O jeito para John Surtees foi honrar os compromissos do fim do campeonato com dois novos pilotos: o francês René Arnoux, que disputara algumas corridas de F-1 naquele mesmo ano com um Martini MK23 e Beppe Gabbiani, italiano que vinha da Fórmula 3. Com um pouco mais de quilometragem, Arnoux largou em Watkins Glen e Montreal, conseguindo um 9º lugar nos EUA. Inexperiente, Gabbiani não se qualificou para nenhuma das duas corridas.

gp_canadá_1978_001
O novato Beppe Gabbiani pouco fez nas provas finais de 1978, a não ser sujar o TS20 de lama…

Ao fim do Mundial de 1978, sem dinheiro e condições de produzir um carro competitivo para andar no meio do pelotão quando os carros-asa começavam seu reinado, John Surtees retirou-se como construtor. Ao longo de oito anos, sua equipe disputou 118 GPs, conquistando dois pódios, três recordes de volta (dois deles, cortesia de José Carlos Pace) e 53 pontos somados na Fórmula 1.

Comentários

  • Essa do Brambilla quase ter batido as botas no acidente do Peterson eu não sabia!!!
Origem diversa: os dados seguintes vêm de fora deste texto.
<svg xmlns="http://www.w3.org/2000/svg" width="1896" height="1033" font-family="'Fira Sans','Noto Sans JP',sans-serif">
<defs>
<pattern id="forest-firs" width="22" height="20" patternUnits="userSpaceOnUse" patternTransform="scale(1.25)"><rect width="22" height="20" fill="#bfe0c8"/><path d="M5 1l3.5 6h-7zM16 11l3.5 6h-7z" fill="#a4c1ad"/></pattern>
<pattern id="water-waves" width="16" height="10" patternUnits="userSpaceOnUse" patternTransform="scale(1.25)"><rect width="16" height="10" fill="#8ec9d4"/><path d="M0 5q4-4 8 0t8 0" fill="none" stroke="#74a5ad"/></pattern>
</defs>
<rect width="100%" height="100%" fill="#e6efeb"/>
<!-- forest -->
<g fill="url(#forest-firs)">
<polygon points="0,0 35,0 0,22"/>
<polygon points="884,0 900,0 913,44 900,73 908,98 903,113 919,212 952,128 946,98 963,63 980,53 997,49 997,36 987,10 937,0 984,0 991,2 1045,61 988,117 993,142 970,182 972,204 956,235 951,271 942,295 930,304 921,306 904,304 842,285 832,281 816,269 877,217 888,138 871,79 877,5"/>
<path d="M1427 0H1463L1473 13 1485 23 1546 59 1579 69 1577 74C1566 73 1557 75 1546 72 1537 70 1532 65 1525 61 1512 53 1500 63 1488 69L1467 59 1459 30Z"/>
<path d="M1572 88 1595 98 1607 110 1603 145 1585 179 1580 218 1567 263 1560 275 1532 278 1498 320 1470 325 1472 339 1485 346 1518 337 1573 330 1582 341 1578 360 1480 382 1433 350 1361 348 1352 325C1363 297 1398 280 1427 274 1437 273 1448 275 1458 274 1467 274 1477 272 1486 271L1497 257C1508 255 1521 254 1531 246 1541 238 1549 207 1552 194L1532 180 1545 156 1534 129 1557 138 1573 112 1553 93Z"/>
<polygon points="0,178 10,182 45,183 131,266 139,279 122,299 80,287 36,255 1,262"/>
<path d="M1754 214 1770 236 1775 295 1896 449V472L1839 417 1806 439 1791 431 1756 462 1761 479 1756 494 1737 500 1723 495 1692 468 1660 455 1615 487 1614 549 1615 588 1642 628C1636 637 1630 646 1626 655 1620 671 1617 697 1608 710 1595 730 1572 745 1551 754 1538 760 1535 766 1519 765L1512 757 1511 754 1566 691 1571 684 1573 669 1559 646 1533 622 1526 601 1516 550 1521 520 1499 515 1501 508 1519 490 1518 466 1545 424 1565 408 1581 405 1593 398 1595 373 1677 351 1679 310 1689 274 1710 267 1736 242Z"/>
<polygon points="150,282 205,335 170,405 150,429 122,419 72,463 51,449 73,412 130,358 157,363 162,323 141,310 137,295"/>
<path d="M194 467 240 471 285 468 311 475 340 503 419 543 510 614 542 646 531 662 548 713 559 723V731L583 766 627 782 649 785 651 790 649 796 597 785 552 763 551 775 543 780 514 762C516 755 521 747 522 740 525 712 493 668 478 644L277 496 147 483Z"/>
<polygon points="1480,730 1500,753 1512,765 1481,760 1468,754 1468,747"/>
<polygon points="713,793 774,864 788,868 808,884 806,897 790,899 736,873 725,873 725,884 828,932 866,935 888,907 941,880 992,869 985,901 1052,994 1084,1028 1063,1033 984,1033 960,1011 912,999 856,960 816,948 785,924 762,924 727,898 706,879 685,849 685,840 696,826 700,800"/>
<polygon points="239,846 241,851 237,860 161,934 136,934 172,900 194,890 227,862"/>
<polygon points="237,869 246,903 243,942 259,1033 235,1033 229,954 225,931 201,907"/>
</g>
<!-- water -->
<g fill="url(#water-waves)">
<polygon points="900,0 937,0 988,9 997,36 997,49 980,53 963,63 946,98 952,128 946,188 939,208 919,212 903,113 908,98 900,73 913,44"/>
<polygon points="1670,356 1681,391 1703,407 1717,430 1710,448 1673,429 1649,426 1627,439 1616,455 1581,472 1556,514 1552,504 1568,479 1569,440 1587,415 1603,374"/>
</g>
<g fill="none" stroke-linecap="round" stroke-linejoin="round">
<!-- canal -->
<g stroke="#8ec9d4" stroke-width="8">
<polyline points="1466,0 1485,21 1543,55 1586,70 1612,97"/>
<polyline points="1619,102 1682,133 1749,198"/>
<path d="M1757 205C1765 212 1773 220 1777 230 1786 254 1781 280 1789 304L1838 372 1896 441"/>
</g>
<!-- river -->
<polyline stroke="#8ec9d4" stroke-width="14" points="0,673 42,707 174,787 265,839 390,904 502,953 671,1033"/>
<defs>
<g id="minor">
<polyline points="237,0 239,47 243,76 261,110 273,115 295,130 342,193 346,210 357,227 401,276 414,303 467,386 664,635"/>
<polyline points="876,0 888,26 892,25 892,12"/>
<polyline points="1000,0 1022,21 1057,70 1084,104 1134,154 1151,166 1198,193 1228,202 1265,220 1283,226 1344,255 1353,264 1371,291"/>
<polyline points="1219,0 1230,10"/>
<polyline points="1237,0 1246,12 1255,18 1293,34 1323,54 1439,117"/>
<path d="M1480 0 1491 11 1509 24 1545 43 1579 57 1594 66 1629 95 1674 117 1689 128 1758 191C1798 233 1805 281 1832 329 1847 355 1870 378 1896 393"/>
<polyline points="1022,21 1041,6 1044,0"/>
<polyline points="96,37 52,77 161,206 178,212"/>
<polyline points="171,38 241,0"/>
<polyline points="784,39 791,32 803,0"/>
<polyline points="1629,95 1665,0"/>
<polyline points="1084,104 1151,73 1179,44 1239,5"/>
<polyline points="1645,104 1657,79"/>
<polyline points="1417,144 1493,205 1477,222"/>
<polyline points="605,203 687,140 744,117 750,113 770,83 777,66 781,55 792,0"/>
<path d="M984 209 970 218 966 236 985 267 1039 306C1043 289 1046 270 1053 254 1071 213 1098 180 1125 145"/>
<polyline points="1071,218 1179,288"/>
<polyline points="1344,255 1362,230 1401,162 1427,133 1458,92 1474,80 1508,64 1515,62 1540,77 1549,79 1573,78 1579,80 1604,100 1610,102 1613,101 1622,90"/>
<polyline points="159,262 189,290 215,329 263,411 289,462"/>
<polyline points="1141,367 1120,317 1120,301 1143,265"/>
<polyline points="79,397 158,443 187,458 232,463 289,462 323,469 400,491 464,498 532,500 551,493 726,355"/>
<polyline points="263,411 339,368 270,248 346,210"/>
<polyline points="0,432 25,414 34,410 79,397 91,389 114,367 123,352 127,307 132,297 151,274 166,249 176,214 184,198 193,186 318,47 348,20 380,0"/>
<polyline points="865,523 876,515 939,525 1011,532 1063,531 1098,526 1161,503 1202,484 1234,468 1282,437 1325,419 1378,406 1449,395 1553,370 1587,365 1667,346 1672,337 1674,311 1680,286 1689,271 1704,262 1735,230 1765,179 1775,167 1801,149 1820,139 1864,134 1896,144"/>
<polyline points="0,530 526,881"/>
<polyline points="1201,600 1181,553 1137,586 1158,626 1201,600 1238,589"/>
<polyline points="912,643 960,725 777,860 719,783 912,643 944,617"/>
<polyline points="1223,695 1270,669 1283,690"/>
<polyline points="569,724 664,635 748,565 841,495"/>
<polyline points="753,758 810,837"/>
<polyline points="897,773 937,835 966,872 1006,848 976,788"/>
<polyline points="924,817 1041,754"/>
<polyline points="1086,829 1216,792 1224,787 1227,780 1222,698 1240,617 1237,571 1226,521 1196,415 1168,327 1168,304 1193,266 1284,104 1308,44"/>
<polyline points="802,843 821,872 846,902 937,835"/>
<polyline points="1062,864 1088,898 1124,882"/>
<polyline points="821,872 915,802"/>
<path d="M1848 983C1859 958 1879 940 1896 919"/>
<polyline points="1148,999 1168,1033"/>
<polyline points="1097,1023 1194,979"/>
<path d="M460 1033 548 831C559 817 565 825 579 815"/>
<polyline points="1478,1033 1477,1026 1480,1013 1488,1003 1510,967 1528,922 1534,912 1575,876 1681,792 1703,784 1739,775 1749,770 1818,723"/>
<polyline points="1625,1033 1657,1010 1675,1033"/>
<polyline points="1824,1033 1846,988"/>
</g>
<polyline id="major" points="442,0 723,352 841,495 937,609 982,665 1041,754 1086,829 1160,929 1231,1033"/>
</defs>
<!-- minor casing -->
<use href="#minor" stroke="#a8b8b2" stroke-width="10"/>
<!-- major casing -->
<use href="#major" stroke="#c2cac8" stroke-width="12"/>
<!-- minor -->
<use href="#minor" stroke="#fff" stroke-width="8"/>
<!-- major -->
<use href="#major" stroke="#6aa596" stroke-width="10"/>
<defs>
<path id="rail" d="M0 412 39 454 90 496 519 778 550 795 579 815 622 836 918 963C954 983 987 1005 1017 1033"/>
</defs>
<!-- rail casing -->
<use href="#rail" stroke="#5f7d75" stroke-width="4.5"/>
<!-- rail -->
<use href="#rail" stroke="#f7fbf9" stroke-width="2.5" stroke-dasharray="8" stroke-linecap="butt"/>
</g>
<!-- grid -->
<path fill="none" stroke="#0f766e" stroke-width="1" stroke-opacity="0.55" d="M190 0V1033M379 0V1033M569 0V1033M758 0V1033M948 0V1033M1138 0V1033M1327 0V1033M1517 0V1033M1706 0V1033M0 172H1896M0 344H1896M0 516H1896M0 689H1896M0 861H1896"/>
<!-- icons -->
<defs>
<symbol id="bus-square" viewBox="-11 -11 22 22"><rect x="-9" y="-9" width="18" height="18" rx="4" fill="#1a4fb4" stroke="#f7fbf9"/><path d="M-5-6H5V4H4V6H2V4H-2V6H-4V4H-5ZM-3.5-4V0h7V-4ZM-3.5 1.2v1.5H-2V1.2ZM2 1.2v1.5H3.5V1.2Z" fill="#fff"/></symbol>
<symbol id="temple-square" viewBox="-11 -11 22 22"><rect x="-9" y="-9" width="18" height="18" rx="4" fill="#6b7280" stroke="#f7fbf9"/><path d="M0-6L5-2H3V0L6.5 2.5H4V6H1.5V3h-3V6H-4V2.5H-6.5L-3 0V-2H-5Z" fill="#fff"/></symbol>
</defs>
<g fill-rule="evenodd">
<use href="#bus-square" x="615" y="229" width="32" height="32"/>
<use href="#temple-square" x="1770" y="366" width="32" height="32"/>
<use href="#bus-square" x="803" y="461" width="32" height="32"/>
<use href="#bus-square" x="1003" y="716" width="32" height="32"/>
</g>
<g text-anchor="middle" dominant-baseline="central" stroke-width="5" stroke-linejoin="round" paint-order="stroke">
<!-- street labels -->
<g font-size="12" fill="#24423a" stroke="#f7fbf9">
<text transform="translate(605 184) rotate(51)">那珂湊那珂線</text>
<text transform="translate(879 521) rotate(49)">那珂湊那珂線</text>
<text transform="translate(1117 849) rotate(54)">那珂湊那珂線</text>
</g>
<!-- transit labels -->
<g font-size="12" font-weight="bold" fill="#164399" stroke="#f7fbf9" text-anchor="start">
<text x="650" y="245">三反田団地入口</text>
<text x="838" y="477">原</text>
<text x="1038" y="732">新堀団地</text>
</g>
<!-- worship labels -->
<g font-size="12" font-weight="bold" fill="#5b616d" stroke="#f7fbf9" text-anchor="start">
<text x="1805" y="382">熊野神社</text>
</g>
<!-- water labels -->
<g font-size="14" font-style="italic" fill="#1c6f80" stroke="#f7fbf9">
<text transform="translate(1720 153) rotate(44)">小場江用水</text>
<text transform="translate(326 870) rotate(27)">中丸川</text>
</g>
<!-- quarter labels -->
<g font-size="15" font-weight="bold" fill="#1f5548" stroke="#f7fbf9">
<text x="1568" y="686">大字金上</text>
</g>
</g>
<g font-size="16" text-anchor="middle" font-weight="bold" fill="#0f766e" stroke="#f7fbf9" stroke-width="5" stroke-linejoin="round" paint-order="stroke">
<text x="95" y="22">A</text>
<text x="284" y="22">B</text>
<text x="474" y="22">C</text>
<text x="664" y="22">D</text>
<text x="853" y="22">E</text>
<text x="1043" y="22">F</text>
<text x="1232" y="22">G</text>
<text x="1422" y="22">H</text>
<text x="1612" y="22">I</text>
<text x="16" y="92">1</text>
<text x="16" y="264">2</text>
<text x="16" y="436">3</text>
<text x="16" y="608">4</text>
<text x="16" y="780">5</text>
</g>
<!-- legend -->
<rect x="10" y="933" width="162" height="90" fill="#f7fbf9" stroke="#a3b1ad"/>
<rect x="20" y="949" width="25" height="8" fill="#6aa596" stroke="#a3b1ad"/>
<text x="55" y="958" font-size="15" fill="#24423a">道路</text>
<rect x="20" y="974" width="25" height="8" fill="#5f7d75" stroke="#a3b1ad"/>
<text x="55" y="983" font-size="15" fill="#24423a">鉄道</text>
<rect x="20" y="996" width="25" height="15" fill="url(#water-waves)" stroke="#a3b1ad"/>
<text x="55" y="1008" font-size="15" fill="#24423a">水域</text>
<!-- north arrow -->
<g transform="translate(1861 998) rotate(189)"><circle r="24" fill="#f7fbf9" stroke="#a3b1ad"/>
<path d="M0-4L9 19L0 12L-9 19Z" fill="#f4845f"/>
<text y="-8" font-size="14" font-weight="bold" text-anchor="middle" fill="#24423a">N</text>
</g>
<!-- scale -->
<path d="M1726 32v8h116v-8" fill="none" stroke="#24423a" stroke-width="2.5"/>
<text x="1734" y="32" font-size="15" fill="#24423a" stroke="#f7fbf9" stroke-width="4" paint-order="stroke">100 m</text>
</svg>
    Agora, convenhamos, que frescura essa do italiano não correr num carro com propaganda de camisinha só por ser católico. Parece aquele jogador africano que estava no Sevilla, o Kanout, que por ser muçulmano, não queria vestir a camisa com o 888.com na frente (tiveram que embaçar a camisa dele; ridículo) até a equipe dar-lhe um pé na bunda.

    Fanático é uma merda, mesmo!

    Abraço, xará!!

  • Não sabia do trauma do “Gorila”, também.
    Mas além dos traumas nos anos perigosos da F1, revividas por aqui, John Surtees ainda viu uma roda acabar com a carreira do filhote. Uma pena.

    Abr

    • moises simoes, seguinte: muito mais que acabou com a carreira!
      Foi fatal o acidente do filho dele. . .
      Zé Maria
      PS: e por ironia do destino, muito parecido com o do Gorila em Monza/78, levou também uma “rodada” na cabeça.